1. A Jewish teacher lectures on the Five Pillars of Islam.

2. During a class discussion of the U.S. role in the Middle East, two students claim that the U.S. is obligated to "protect the Holy Land because America is a Christian nation."

3. During a unit on the American civil rights movement, a teacher assigns a group of students to research the role of the church in African American life.

4. A student brings a Bible to class every day and reads it silently during free reading time.

5. A student wears a T-shirt to class that reads, "Hell will keep you warm" on the front and "Are you saved?" on the back.

6. In response to an essay prompt asking students to write about the most influential person in their lives, a number of students write about Jesus.

7. In response to a speech prompt that asks students to give a seven- minute speech about the most influential person in their lives, one student talks about the Dalai Lama and Buddhist teachings.

8. A Muslim girl wears a head covering (hijab) to class.

9. A teacher tells his class that he is fasting for Ramadan.

10. A teacher has a calendar on her desk with Bible verses on each page.

11. After polling her class and finding that all of the students identify themselves as Christian, a teacher holds a party on the last day of school before winter break and plays Christmas music at it.

12. A teacher tells students who are being rude to one another that they have a moral obligation to be good and kind to one another.

Drawing the Line

The line between public and private expression of religion requires balancing the constitutional guarantee of the free exercise of religion and the constitutional prohibition against the establishment of religion. Public schools, as government entities, and the teachers in them are allowed neither to inhibit the free exercise of religious expression nor to encourage it.

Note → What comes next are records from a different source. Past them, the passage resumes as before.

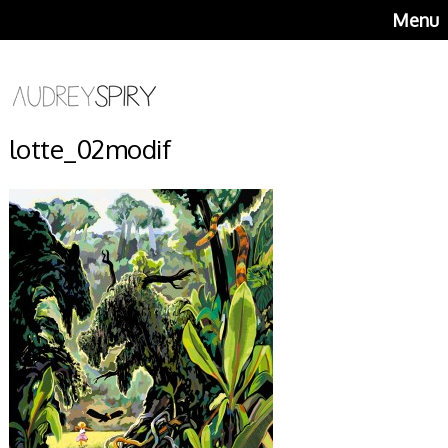
Menu
lotte_02modif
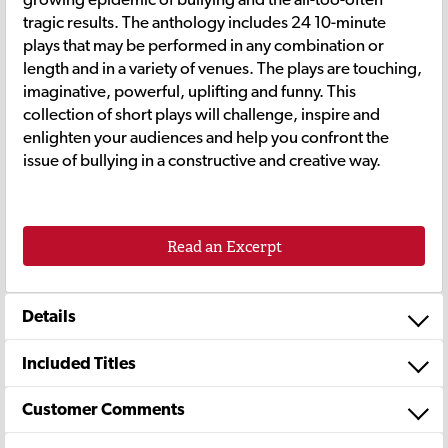
tragic results. The anthology includes 24 10-minute
plays that may be performed in any combination or
length and in a variety of venues. The plays are touching,
imaginative, powerful, uplifting and funny. This
collection of short plays will challenge, inspire and
enlighten your audiences and help you confront the
issue of bullying in a constructive and creative way.
Read an Excerpt
Details
Included Titles
Customer Comments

This means that teachers may teach about religion but may not teach the religion itself. Students have a little more leeway in their religious expression because they are not official representatives of government. My discussion of the answers to the quiz reflects this line of thought but should not be construed as legal advice.

1. A Jewish teacher lectures on the Five Pillars of Islam. This is okay. It is permissible as long as the lecture does not "advance or inhibit" (Lemon v.